Medicinal chemists, who have a background in organic chemistry, will triage the hits to ensure only the best compounds are taken forward for further development. The chemist will ensure the compounds do not have flags for toxicity (software tools can assist in identifying PAINS, AMES, hERG etc), ability to be synthesised (including derivatives, and in usually, free from intellectual property claims. Typically, the number of hits taken forward is low compared with the number of compounds screened (excess of 5 chemical series).
The drug discovery team will undergo a “design, make and test” cycle in the “hit-to-lead” phase, (Figure 3), changing the compounds to meet the desired target candidate profile. In the test phase, drug metabolism and pharmacokinetic (DMPK) in vitro scientists will begin screening the more promising compounds. These experiments assist the scientists in determining if their compound will be soluble, absorbed, and stable when taken into the human body. Only compounds that meet these criteria are suitable for next phase, the pharmacokinetic (PK) studies where the compound will be tested in its first living system (often a mouse or rat).
In vivo DMPK scientists work with healthy mammalian models to determine what the body does to the compound.

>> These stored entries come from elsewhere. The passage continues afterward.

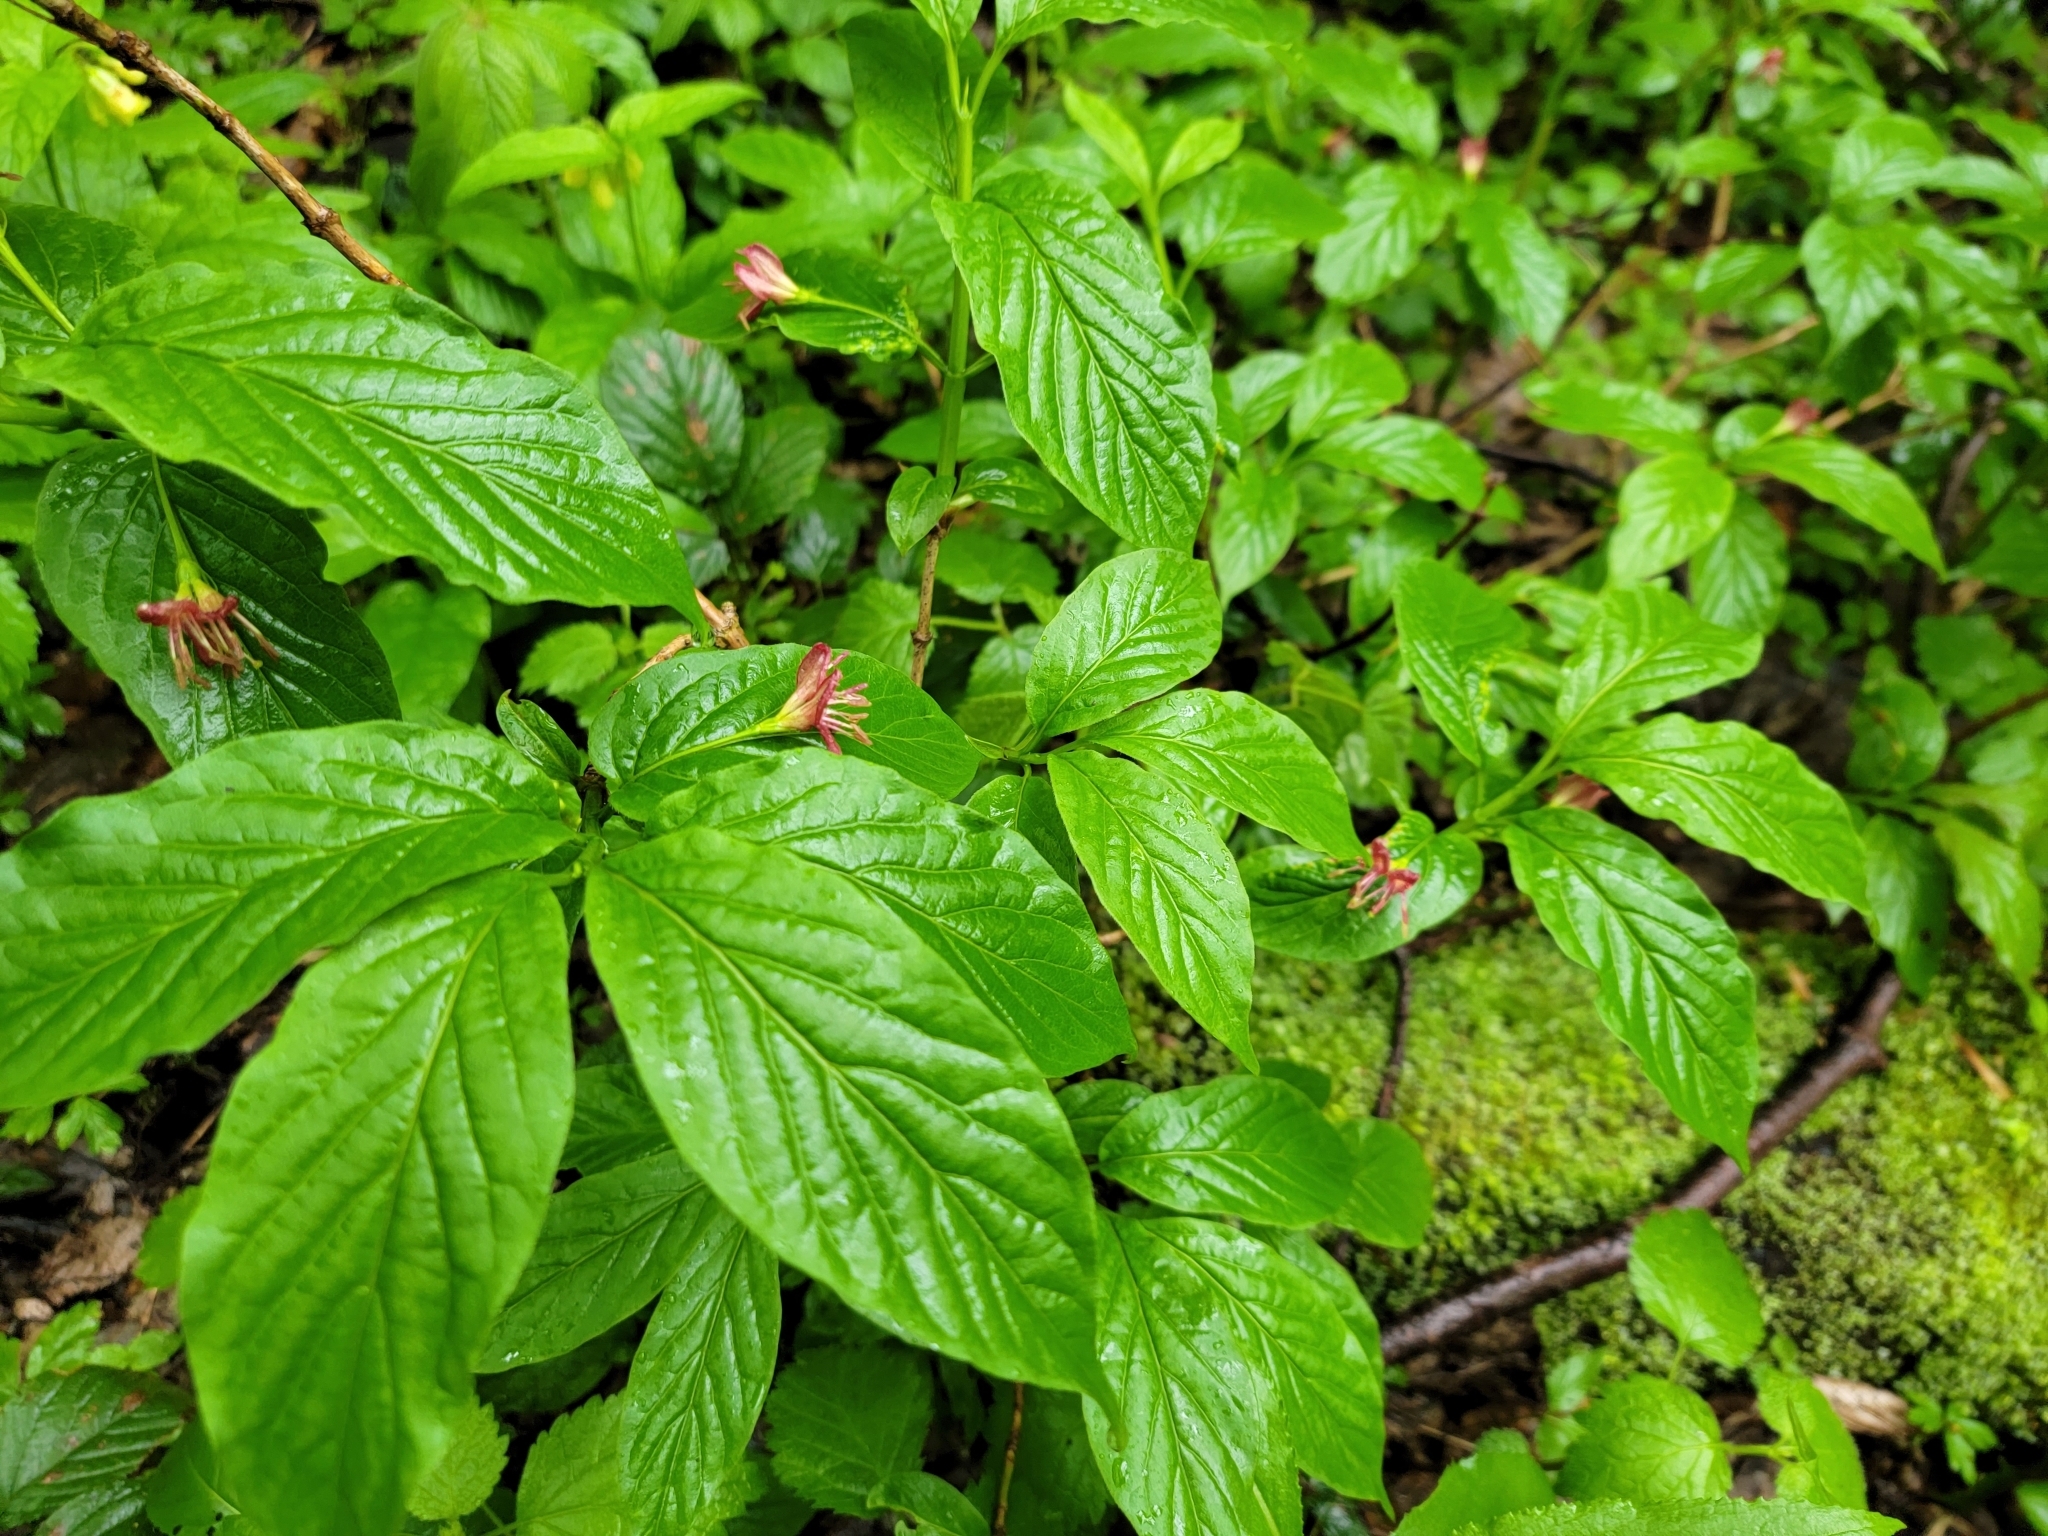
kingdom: Plantae
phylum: Tracheophyta
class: Magnoliopsida
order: Dipsacales
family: Caprifoliaceae
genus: Lonicera
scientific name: Lonicera alpigena
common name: Alpine honeysuckle
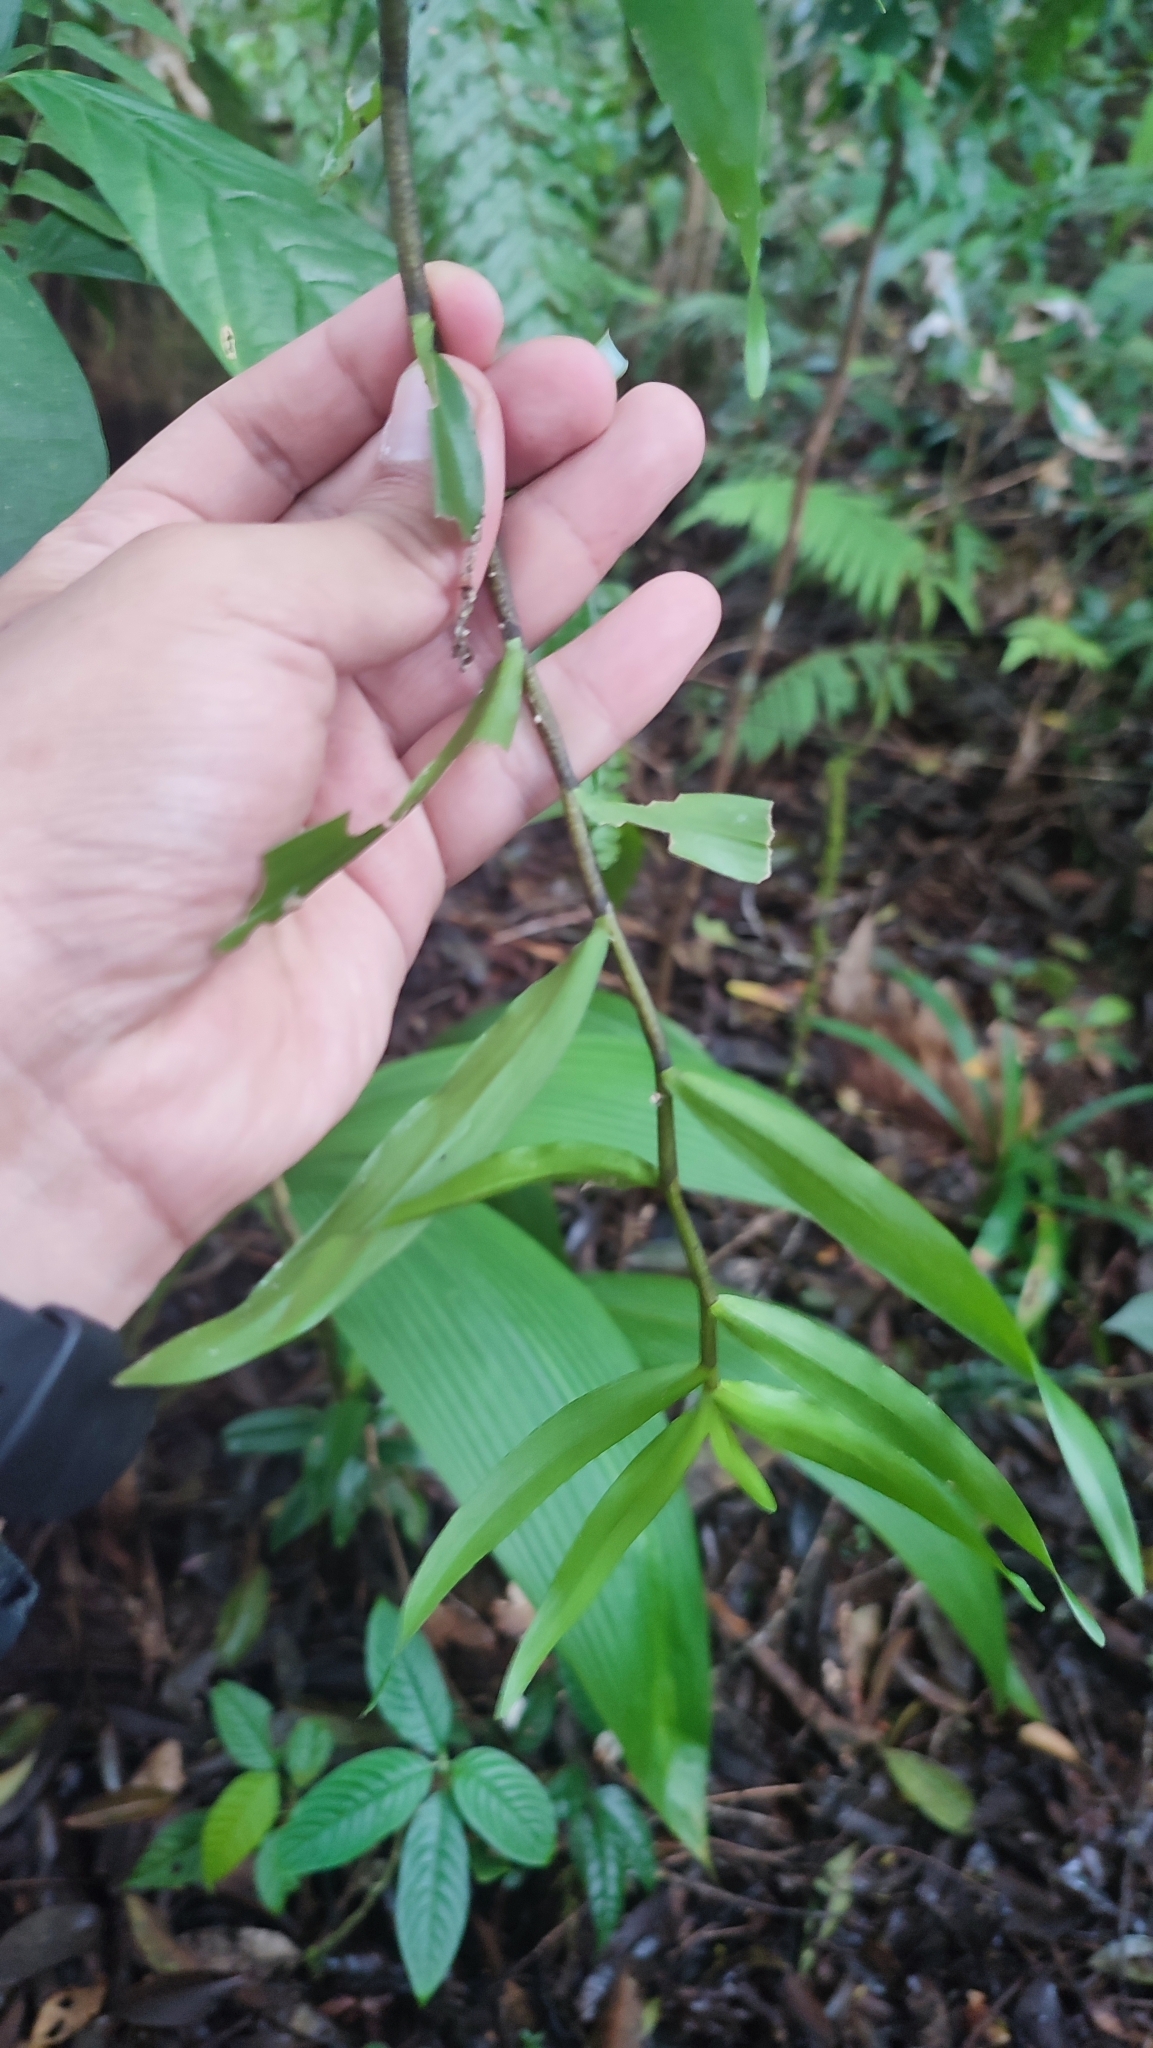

Will the compound reach the systemic circulation (bioavailability if dosing orally)? How long is the compound in the circulation for (half-life)? A PK model MUST be performed prior to the compound being dosed in an efficacy model (mammalian host infected with disease of study). This way if the compound is not efficacious it would not be down to its PK properties but simply it does not work.
This stage of the process can reveal PK issues and the compound(s) must be passed back to the medicinal chemists for further optimisation. This moves the project into the lead optimisation phase. The design, make, test cycle will continue once more but this time there will be greater emphasis on the in vitro DMPK to assist in overcoming the PK issues. These experiments may differ from the previous round, and often cost significantly more. Although lead optimisation does require further in vivo experiments, the use of animals is still kept low by utilising a number of in vitro DMPK experiments.. As the compound makes its way into pre-clinical development, the compound will be subject to a battery of toxicological studies to ensure its safety e.g. when dosed for long periods of time, in combination with other medications, or maximum dosage. Only once a compound has reached this stage can it be considered for clinical trials.
Approximately 1 in 100 drug discovery projects make it to the market, pushing costs for new medicines to over $1 billion. Projects often fail due to unforeseen efficacy reasons and/or safety. But if scientists follow the drug discovery process, it will assist in identifying those projects that are worth pursuing and those that should be halted or abandoned.